When I started this blog almost a year ago, I wrote that one of the major myths of foreclosure defense is that a borrower can get a free home if they fight their foreclosure. What was true then remains true today: foreclosure defense is not about getting a free home.
Obtaining a free home in a foreclosure defense case is a completely unrealistic goal. While lenders and servicers have made a mess out of the foreclosure process–and continue to do so–these mistakes can, and certaintly will, be corrected at some point in time. Faulty notices can be corrected, loan modifications can be re-reviewed properly, and missing promissory notes can still be enforced. A lender is doing a foreclosure because a great deal of money is at stake: anywhere from $100,000-$500,000 (and sometimes even more). If a lender has made a mistake in the foreclosure process, it will be corrected: there is too much money involved to do otherwise. In short, without dealing with the unpaid debt that caused the foreclosure, the ax will eventually fall for the homeowner.
A much more realistic goal for foreclosure defense is affordability: obtaining a mortgage loan that a homeowner can pay.

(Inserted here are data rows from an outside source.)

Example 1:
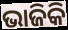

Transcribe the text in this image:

ଭାଜିକି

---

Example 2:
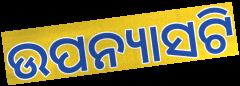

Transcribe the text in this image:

ଉପନ୍ୟାସଟି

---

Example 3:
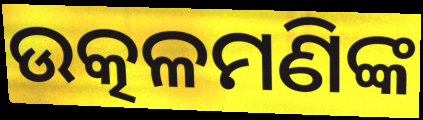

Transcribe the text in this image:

ଉତ୍କଳମଣିଙ୍କ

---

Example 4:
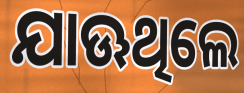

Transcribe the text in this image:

ଯାଊଥିଲେ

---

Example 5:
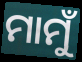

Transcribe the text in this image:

ମାମୁଁ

A well-crafted foreclosure defense can convince a lender that a reasonable loan modification is a better option than spending years in litigation. But, make no mistake: even the best lawsuit is never going to convince a lender to give up their mortgage on a home.

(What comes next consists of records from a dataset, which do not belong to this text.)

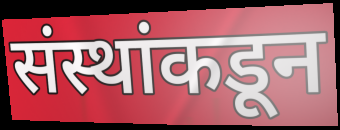
संस्थांकडून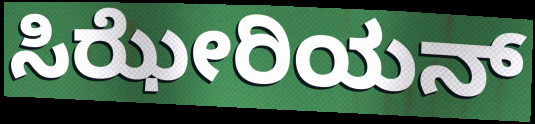
ಸಿಝೇರಿಯನ್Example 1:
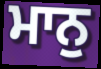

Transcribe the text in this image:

ਮਾਨੁ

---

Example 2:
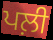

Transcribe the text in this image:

ਪਲ਼ੀ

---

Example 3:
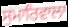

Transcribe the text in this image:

ਸੁਮਾਰਿਵਾਲਾ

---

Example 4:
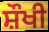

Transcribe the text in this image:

ਸ਼ੌਖੀ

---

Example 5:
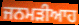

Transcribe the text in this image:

ਜਨਮੜੀਆਹ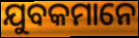
ଯୁବକମାନେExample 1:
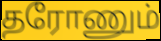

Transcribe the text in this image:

தரோணும்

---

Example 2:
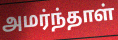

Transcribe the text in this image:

அமர்ந்தாள்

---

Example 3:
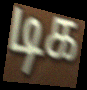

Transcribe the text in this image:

டிக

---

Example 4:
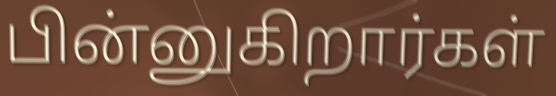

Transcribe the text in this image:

பின்னுகிறார்கள்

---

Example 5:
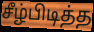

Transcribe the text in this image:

சீழ்பிடித்த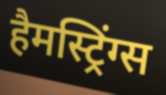
हैमस्ट्रिंग्सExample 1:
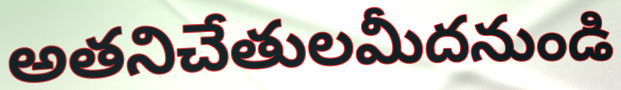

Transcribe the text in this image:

అతనిచేతులమీదనుండి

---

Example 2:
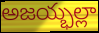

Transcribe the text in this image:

అజయ్భల్లా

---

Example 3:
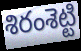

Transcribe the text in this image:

శిరంశెట్టి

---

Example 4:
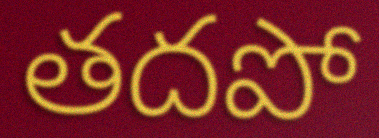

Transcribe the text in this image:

As a foreclosure defense attorney, I practice what I preach: I do not accept clients with unrealistic goals in foreclosure defense, nor do I advocate legal arguments that would amount to a court giving my client their home for free. Attorneys and pro se litigants who do make these arguments cause much more harm than good; not only do they hurt their own cases, they make this area of law harder for everyone else.